* **Problem**
No pictures belong in the result; set down exactly the lines from the one containing "2: (122, 553)" through the final line of the listing, and nothing more.

* **Data shown**
§
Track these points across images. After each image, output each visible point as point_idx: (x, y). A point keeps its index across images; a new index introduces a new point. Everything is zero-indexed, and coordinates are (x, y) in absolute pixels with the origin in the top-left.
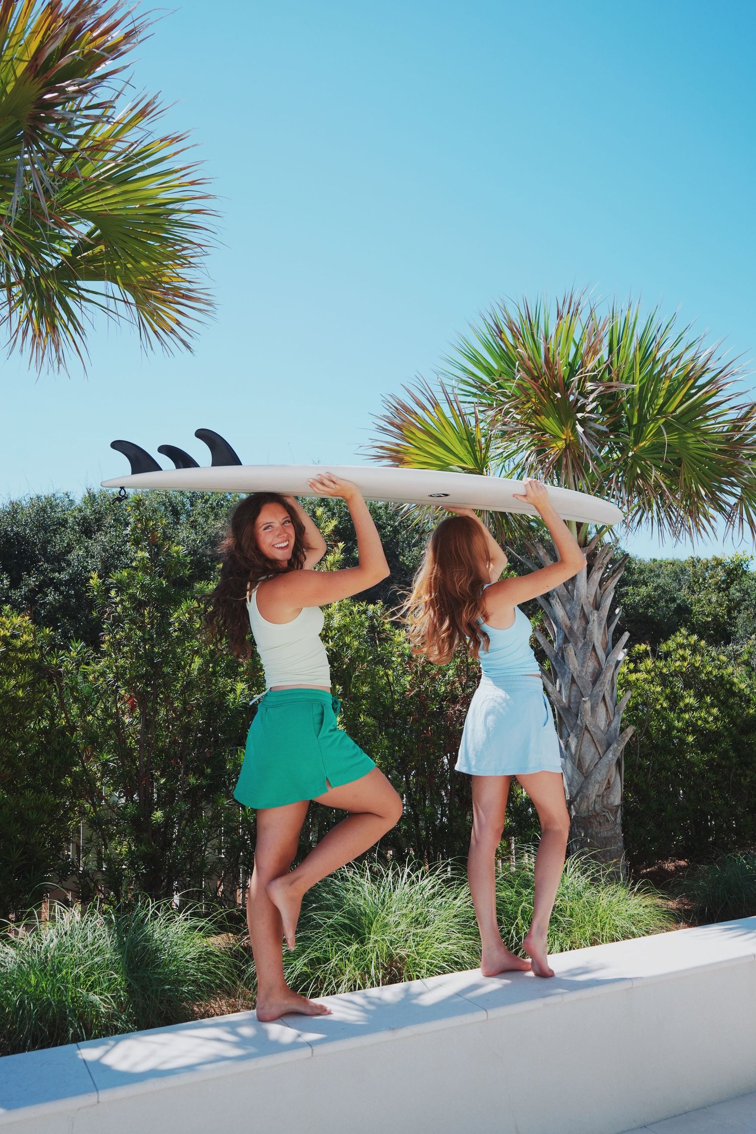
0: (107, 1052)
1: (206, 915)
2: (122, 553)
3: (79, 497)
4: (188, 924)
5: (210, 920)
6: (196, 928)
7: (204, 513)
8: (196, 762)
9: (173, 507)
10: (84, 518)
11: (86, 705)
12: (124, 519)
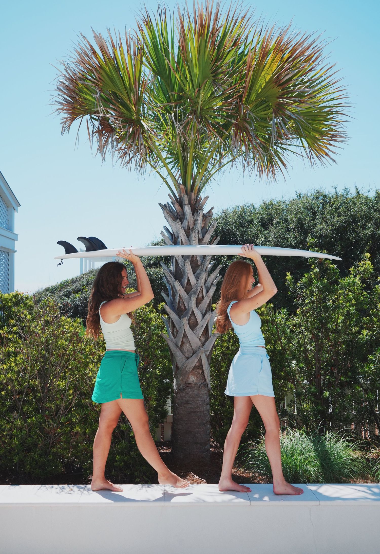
§
* **Your solution**
2: (122, 553)
3: (79, 497)
4: (188, 924)
5: (210, 920)
6: (196, 928)
7: (204, 513)
8: (196, 762)
9: (173, 507)
10: (84, 518)
11: (86, 705)
12: (124, 519)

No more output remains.